ACTION ITEM ->
In the CAN driver header excerpt, what is available if the filter function is not implemented?

EXERCISE TEXT ->

- - -

This function is required if FullCAN is to be implemented.
If function is not implemented only BasicCAN (all messages are received)
is available.
*
\return CAN_OK - success
\return others - fail
*/
RET_T coCAN_targetCanSetFilter(
UNSIGNED8 canLine, /**< [in] number of CAN line */
CO_CAN_FILTER_T filter /**< [in] filter struct */
);
/****************************************************************************/
/** Set bitrate to CAN peripheries
*
This function sets up the CAN
bit rate in the target CAN.
*
\return CO_OK - success
\return others - fail (bitrate not supported)
*/
RET_T coCAN_targetCanSetBitrate(
UNSIGNED8 canLine, /**< [in] number of CAN line */
UNSIGNED32 bitrateindex /**< [in] index for the desired CAN bit rate
from bit timing table 0 according to CiA-305 */
);
/****************************************************************************/
/** CAN driver send
*
CAN driver send function.
*
\return CO_OK - success
\return others - fail
*/
RET_T coCAN_targetCanSend(
UNSIGNED8 canLine, /**< [in] number of CAN line */
CO_CANHAL_MSG_T *p_can_msg /**< [in] CAN message for transmission */
);
/****************************************************************************/
/** CAN target driver interrupt handler
*
This function handles the CAN interrupt(s) for RX messages, TX message done,
CAN controller state changed.
Usually we are using the same handler function for every CAN interrupt.
The callback function coCANHAL_targetCanDriverCallback() of the CANHAL layer
must be called for every event.

- - -

Stored data:
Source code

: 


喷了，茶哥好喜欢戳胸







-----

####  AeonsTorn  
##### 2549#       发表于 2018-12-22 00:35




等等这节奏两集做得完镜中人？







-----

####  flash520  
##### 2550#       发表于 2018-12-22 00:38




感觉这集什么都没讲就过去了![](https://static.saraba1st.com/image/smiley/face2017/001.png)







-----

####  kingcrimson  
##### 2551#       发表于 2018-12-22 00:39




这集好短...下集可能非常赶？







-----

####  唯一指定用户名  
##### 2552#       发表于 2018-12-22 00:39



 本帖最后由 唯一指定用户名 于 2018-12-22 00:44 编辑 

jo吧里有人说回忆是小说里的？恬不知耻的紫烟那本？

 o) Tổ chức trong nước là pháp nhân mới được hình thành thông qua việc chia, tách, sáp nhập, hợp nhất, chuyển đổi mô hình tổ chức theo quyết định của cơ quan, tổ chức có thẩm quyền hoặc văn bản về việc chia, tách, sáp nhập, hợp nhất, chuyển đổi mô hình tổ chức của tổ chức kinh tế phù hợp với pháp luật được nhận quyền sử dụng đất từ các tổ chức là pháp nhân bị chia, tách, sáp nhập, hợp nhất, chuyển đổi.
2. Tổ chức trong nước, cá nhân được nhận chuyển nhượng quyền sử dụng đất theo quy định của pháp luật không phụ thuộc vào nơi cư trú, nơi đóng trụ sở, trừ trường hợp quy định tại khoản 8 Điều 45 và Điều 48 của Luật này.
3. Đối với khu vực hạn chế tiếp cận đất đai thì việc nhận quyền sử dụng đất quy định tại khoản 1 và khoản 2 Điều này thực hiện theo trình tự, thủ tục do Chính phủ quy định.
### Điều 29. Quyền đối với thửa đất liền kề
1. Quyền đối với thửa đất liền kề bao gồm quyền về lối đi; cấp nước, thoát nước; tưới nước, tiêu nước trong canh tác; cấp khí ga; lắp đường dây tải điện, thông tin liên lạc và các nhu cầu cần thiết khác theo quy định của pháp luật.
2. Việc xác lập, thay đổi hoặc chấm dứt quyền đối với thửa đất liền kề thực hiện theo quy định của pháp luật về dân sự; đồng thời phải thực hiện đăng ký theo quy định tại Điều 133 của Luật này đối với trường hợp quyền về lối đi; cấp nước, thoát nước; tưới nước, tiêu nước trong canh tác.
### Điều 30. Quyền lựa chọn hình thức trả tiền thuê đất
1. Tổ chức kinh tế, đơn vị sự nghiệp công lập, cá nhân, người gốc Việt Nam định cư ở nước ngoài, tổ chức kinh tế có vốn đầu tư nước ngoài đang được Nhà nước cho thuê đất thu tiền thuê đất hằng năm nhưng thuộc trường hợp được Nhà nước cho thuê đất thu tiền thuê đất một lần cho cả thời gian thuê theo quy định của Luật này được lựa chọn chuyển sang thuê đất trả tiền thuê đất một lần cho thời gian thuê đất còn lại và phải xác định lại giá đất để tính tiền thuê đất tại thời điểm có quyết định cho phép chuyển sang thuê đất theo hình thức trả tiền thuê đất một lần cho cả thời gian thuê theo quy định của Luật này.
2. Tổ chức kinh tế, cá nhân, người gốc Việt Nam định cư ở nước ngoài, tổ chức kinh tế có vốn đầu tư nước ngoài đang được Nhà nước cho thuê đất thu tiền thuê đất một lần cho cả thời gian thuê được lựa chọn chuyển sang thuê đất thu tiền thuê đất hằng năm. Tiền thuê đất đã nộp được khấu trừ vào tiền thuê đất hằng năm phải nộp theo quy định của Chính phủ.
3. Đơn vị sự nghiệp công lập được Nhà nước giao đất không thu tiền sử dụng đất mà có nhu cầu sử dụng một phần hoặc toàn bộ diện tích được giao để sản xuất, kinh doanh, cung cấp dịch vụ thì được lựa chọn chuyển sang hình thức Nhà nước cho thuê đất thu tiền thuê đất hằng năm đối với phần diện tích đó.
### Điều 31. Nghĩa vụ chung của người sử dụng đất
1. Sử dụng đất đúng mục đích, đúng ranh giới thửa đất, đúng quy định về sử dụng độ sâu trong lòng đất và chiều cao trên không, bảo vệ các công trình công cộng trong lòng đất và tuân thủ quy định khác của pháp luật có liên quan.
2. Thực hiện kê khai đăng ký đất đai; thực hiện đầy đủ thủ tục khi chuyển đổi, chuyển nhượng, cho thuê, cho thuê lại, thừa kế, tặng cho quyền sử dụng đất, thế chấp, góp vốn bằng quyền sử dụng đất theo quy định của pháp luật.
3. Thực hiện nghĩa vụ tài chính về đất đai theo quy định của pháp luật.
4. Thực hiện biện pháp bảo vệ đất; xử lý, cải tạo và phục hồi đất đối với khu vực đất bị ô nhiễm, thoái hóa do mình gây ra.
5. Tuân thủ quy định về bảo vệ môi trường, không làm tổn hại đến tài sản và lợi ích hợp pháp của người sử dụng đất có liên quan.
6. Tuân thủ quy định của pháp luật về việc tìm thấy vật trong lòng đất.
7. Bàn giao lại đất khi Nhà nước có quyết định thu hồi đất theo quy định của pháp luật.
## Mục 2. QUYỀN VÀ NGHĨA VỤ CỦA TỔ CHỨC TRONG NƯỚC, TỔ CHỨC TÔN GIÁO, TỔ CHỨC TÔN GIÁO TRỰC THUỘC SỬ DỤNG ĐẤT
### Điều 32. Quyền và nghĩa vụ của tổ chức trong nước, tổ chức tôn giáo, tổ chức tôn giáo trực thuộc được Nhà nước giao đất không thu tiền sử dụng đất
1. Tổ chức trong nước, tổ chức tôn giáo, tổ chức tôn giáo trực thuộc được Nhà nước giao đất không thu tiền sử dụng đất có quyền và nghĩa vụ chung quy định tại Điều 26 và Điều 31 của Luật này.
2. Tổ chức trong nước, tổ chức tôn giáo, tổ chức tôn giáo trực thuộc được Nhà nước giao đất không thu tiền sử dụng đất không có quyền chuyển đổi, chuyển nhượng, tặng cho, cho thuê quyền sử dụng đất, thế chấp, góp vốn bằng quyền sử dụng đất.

- - -

RESPONSE BOX ->
Only BasicCAN, in which all messages are received.